The following is the fourth part of ASA Philippines Foundation Inc.’s response to the series of articles that appeared from 5 to 11 November based on interviews with the foundation’s former President and chief executive officer, Kamrul Tarafder and documents he provided:
Kamrul: “Subsequently, Jyosna began receiving disparaging comments clearly intended to discredit its software and solution.
It is worth noting that while these ASA individuals showed their discontent towards ASA, their IT Operations Head felt otherwise and was confident about Jyosna’s capability.
Several days later, Jyosna detected an anomalous unauthorized entry into its network.
Countermeasures were immediately implemented to remediate and prevent further hacking while the investigation found evidence of exfiltration of information from about 35 ASA clients only out of several million.

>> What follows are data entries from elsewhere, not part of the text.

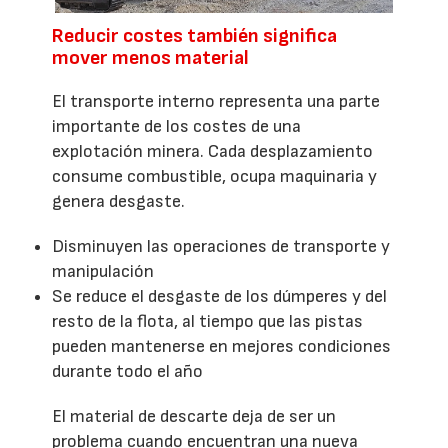
Reducir costes también significa
mover menos material
El transporte interno representa una parte
importante de los costes de una
explotación minera. Cada desplazamiento
consume combustible, ocupa maquinaria y
genera desgaste.
Disminuyen las operaciones de transporte y
manipulación
Se reduce el desgaste de los dúmperes y del
resto de la flota, al tiempo que las pistas
pueden mantenerse en mejores condiciones
durante todo el año
El material de descarte deja de ser un
problema cuando encuentran una nueva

Relative to the hacking incident, Jyosna received messages from the threat actors who identified themselves as the Medusa Group through a message left in one of the hacked user accounts and through email communication from the sender, medusa.ru@protonmail.com.

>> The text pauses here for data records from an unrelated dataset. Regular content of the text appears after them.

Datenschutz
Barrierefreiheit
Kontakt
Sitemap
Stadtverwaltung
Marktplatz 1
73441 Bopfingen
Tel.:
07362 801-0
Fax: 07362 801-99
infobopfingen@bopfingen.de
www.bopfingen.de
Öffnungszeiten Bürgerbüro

The email was sent to Jyosna and top executives of ASA Foundation including Gotuaco, with the exception of Kamrul who was the incumbent president and CEO of ASA Foundation then.
Kamrul indicated that it was curious to note that Mr. Gotuaco received the email communication from Medusa through his email, which was nowhere visible in the entire IT system of both Jyosna and ASA Foundation.”
ASA Philippines: The claim that ASA’s IT Operations Head was “confident about Jyosna’s capability” has no basis.
First, there is no IT Operations Head designation. Second, on the contrary, upon finding out from Jyosna about the potential hacking incident of the system, ASA’s IT leadership and IT Committee lacked confidence in Jyosna’s capabilities considering the delay it took in informing ASA about the incident, among others.
Furthermore, the initial communication from Medusa was sent through the Jyosna system, and not through email. That no email was sent to Mr. Kamrul while being sent to the rest of the ASA management as claimed in the Articles, does not in any way support the malicious insinuation that ASA was the one who conducted the hacking.
ASA had immediately taken steps to address the issue and has in fact spared no expense, engaging the services of third-party experts to look into the matter. ASA’s actions belie any malicious insinuation that it was the one behind the attack, especially since the data of its clients were the ones at risk.
ASA would definitely not risk reputation impact if only to remove Mr. Kamrul from his post.